1720’de eşini kaybeden Bach, 1721’de 20 yaşındaki Anna Magdelena Wilcken ile ikinci evliliğini yaptı. Bu sırada Köthen’de müziğe olan ilgi azalmış, Bach’in hayat şartları kötüleşmişti. Yeni iş aramaya başlayan Bach, San Thomas kilisesinde koro yöneticisi oldu ve ömrünün sonuna kadar bu görevi devam ettirdi. Bu dönemde 250’nin üzerinde kantat besteledi.
1740 yılında gözleri az görmeye başlamıştı. Bunun üzerine Haendel’in de sağlığını berbat eden John Taylor’a iki kez ameliyat olduktan sonra, ömrünün son yıllarını tamamen kör olarak geçirdi.
Bach yaşarken, org virtiözü olarak ün yapmıştı, müziği ise eski tarz olarak görüldüğünden, besteci olarak pek sevilmedi. Zamanında Telemann’in ününün yanına bile yaklaşamadı. Günümüzde yüzlerce eserinin yayınlanmasına rağmen, hayattayken sadece 12 eseri basılmıştır. Bach eserlerinin bugün bilinmesindeki en büyük pay ünlü besteci Mendelssohn’a aittir.
Bach ömrü boyunca hiç ara vermeden, bitmek bilmeyen bir verimlilikle beste yapmıştır. Müzik tarihinde en çok eser veren bestecilerin başında gelmektedir. Verimliliğini aile hayatında da sürdüren Bach’in 2 eşinden toplam 20 çocuğu olmuştur.
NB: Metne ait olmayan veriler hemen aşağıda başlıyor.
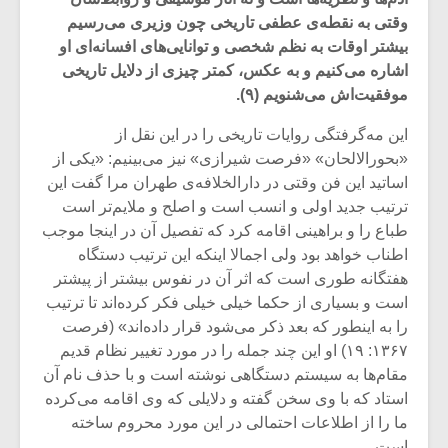
وقتی به نقطه‌ی عطفی تاریخی چون وزیری می‌رسیم
بیشتر اوقات به نظم شخصی و توانایی‌های افسانه‌ای او
اشاره می‌کنیم و به عکس، کمتر چیزی از دلایل تاریخی
موفقیت‌اش می‌شنویم (۹).
این مه‌گرفتگی روایات‌ تاریخی را در این نقل از
«بحورالالحان» «فرصت شیرازی» نیز می‌بینیم: «یکی از
اساتید این فن وقتی در دارالخلافه‌ی طهران مرا گفت این
ترتیب جدید اولی و انسب است و اصلح و ملایم‌تر است
طباع را و براهینی اقامه کرد که تفصیل آن در اینجا موجب
اطناب خواهد بود ولی اجمالا اینکه این ترتیب دستگاه
هفتگانه طوری است که اثر آن در نفوس بیشتر از پیشتر
است و بسیاری از حکما خیلی خیلی فکر کرده‌اند تا ترتیب
میکلوش روژا
موریس ژار
را به اینطور که بعد ذکر می‌شود قرار داده‌اند» (فرصت
۱۳۶۷: ۱۹) او این چند جمله را در مورد تغییر نظام قدیم
مقام‌ها به سیستم دستگاهی نوشته است و با حذف نام آن
استاد که با وی سخن گفته و دلایلی که وی اقامه می‌کرده
یادداشتی بر موسیقی
دوره آموزش
ما را از اطلاعات احتمالی در این مورد محروم ساخته
متن فیلم «متری
موسیقی بر
است.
Müziği polifonik olarak eşsizdir. Barok olduğu kadar, Rönesans döneminden de izler taşır. Armoni ve melodi mükemmel olarak dengelenmiştir. Bach’in eserlerinde Fransız ve İtalyan müziğinin sentezini bulmak mümkündür. Hayatı boyunca Almanya dışına çıkmamış biri için yakaladığı kozmopolitlik ilginç bir durumdur. İtalyan yanını Vivaldi’nin Almanya’da yayınlanan eserlerini inceleyerek, Fransız yanını ise Almanya’da yaşayan Fransız klavsenci Froberger’den almıştır.
Hayatı boyunca opera dışındaki her türde eser vermiştir. Konservatif yapısından dolayı hiçbir yenilik yapmamasına rağmen; çalıştığı her türde en üst seviyeye ulaşmıştır. Wagner’e göre o, tüm müzik tarihindeki en büyük bestecidir.